### PROBLEM TO SOLVE
All the data below goes into the copy word for word, but the pictures don't.

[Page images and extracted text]
((
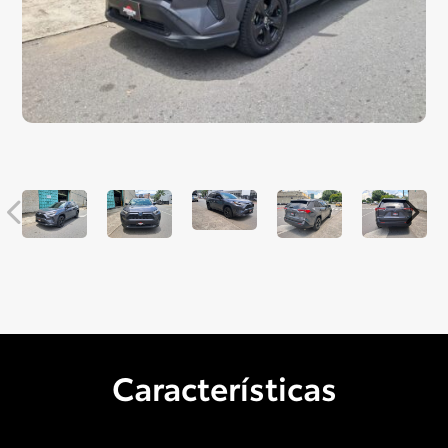
Características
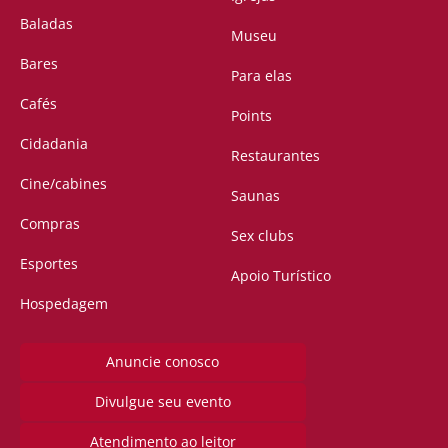
Baladas
Museu
Bares
Para elas
Cafés
Points
Cidadania
Restaurantes
Cine/cabines
Saunas
Compras
Sex clubs
Esportes
Apoio Turístico
Hospedagem
Anuncie conosco
Divulgue seu evento
Atendimento ao leitor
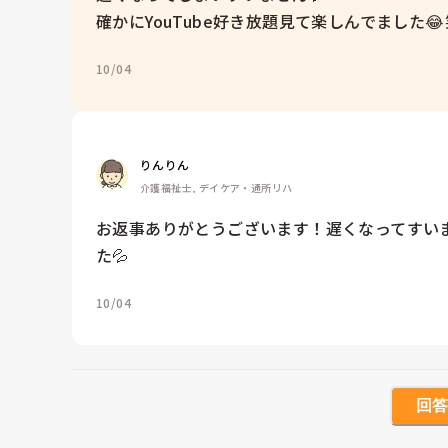
確かにYouTube好き放題見て楽しんでました
10/04
りんりん
介護福祉士, デイケア・通所リハ
お返事ありがとうございます！遅くなってすい
た💦
10/04
回答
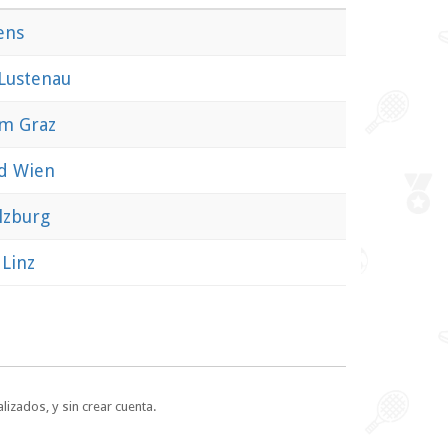
ens
 Lustenau
rm Graz
id Wien
lzburg
 Linz
lizados, y sin crear cuenta.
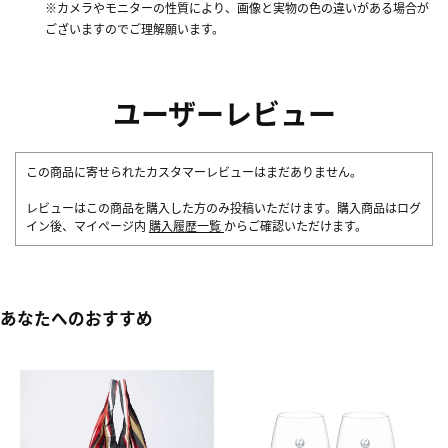
※カメラやモニターの性質により、画像と実物の色の違いがある場合が
ございますのでご理解願います。
ユーザーレビュー
この商品に寄せられたカスタマーレビューはまだありません。
レビューはこの商品を購入した方のみ投稿いただけます。購入商品はログ
イン後、マイページ内
購入履歴一覧
からご確認いただけます。
あなたへのおすすめ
))
### RESPONSE FOR THIS EXERCISE
Características
Baladas
Museu
Bares
Para elas
Cafés
Points
Cidadania
Restaurantes
Cine/cabines
Saunas
Compras
Sex clubs
Esportes
Apoio Turístico
Hospedagem
Anuncie conosco
Divulgue seu evento
Atendimento ao leitor
確かにYouTube好き放題見て楽しんでました
10/04
りんりん
介護福祉士, デイケア・通所リハ
お返事ありがとうございます！遅くなってすい
た💦
10/04
回答
ens
 Lustenau
rm Graz
id Wien
lzburg
 Linz
lizados, y sin crear cuenta.
※カメラやモニターの性質により、画像と実物の色の違いがある場合が
ございますのでご理解願います。
ユーザーレビュー
この商品に寄せられたカスタマーレビューはまだありません。
レビューはこの商品を購入した方のみ投稿いただけます。購入商品はログ
イン後、マイページ内
購入履歴一覧
からご確認いただけます。
あなたへのおすすめ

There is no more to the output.